As long as these people who happen to install Debian don't do such
installation/recommendation/selling/sharing/whatever for other people to
make use of, we can think of it as "acceptable for the time being".

I tend to say that I, **personally**, **could** make use of a non-free
software (be it a game, a website's JavaScript, a game running on an
emulator, a firmware, a system distribution, whatever); but sharing,
selling, installing, or teaching people non-free software means that I'm
putting people on a complicated spot. I assume that everyone reading
this has also read the transcripts available at GNU.org which talk about
the moral dilemmas related to this choice of "using it personally".

In practice, I avoid using non-free software at all, I no longer use
emulators to play the old non-free games anymore (instead, in my
GoblonRefuge account, I'm doing a video series about free/libre games),
and as a free software activist, I know that I must replace the non-free
software that I'm using overtime, or make pressure against the copyright
holders/owners/proprietors to change their mindset and acts.

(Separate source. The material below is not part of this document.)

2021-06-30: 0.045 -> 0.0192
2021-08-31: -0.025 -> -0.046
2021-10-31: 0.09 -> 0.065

The only things that I have to use that are non-free are kept either due
to unintentional limitations on the hardware or due to absence of a
replacement software (or another way around it).

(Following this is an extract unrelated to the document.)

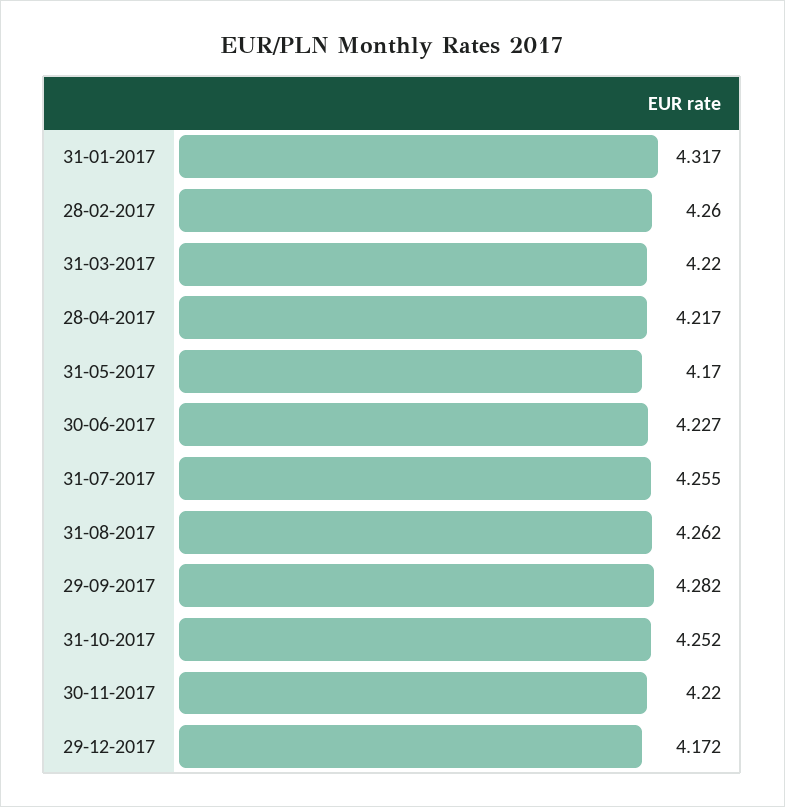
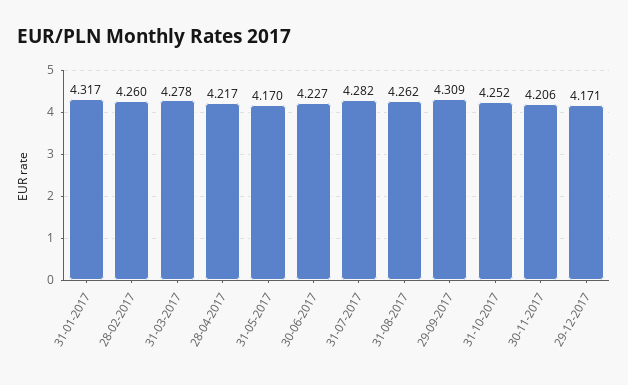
31-03-2017: 4.22 -> 4.278
31-07-2017: 4.255 -> 4.282
29-09-2017: 4.282 -> 4.309
30-11-2017: 4.22 -> 4.206
29-12-2017: 4.172 -> 4.171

One of the biggest challenges for me is keeping up with college demands
when this involves using the non-free JavaScript of their online student
information system. I'm currently having to leave home two hours earlier
in order to be allowed to use the college's computer lab and access
their student information system (because I can't do this on my own
computer). I'm trying to reunite the free/libre software activists from
Brazil that are lost across various mailing lists that are inactive or
have nothing to do with free/libre software, and I hope to make pressure
on Unimestre (the copyright holder of the non-free JavaScript of the
student information system of the same name).

Megver83
Desconectado/a
se unió: 12/21/2015

For debian, there´s should be a package like your-freedom from Parabola https://www.parabola.nu/packages/libre/any/your-freedom/ but installable from an external repo or simply a downloadable .deb file.

Legimet
Desconectado/a
se unió: 12/10/2013

Why are cowsay and sqlite*-doc blacklisted?